Claude Monet, Weeping Willow, 1919
By MEGAN GANNON

You walk by Weeping Willow and stop. You see the layers upon layers of paint and wonder “How did Monet create this?” You feel his process, the hum drum of painting that led to the piece in front of you. Not a snapshot of a moment in time, but a story. The modern era instilled a new anxiety in the painter, a fear of the photograph. The camera caused an entire movement by painters to reveal their mistakes, a missed brushstroke here or the previous ideas that led to the final piece. 

Day by day Monet built upon his painting, adding and exploring the image itself and his own mind. All to be seen. Admired. Loved. Hated. Critiqued. Monet labors and we see it. The modern era marks an obsession with the eye, the art of viewing, as Richard Brettell calls it in his Modern Art: 1851-1929. No longer did the salon or artist dictate the meaning behind a work, but the viewer took control.
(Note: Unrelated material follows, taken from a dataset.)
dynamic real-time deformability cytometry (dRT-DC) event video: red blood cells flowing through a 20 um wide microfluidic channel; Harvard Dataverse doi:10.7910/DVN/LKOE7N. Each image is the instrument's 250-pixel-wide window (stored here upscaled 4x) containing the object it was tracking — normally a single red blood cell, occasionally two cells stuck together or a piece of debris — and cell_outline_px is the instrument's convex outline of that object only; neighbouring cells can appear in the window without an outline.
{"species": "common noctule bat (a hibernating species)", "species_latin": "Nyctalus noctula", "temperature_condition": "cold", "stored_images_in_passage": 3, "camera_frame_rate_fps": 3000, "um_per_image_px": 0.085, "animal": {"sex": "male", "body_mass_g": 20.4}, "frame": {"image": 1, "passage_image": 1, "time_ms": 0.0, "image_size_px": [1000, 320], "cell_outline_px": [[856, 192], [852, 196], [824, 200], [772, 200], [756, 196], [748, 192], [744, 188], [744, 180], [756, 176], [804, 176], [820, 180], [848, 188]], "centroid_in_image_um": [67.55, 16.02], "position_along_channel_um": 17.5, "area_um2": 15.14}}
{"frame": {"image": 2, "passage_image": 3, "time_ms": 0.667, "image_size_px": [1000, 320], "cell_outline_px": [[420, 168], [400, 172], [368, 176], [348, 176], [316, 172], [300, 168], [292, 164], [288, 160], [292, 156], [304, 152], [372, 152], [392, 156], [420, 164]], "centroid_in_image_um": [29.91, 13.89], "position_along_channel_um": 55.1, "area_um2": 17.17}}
Altering the goal of the artist to not simply please, but to strive for a genuine connection. 

You might think that this idea caused artists to paint with the audience in mind, but by limiting themselves to a specific group or person the artist destroyed the impact of the painting. A true modernist painting acts as beacon of understanding to all. 

In Weeping Willow, Monet paints with WWI in mind recounting the war’s effect on his own life and the world. By signing the painting on Armistice Day, Monet marks this painting as his contribution to the peace effort. 

Monet captures the ravaged family sphere left in the aftermath of the war with his single standing tree. To the viewer in 1919 Monet understood an immeasurable event. However, the true worth of Weeping Willow lies in its ability to comfort those of today. Brettell argues that true greatness in art comes from an artist’s ability to create a work that not only can withstand the viewer, but time. 

Weeping Willow is felt in a your heart, the lone tree, reminding you of the isolation you once felt with the twisted and gnarled branches that represented your mind and emotions. In the corner beams a light reminding you that things will be all right.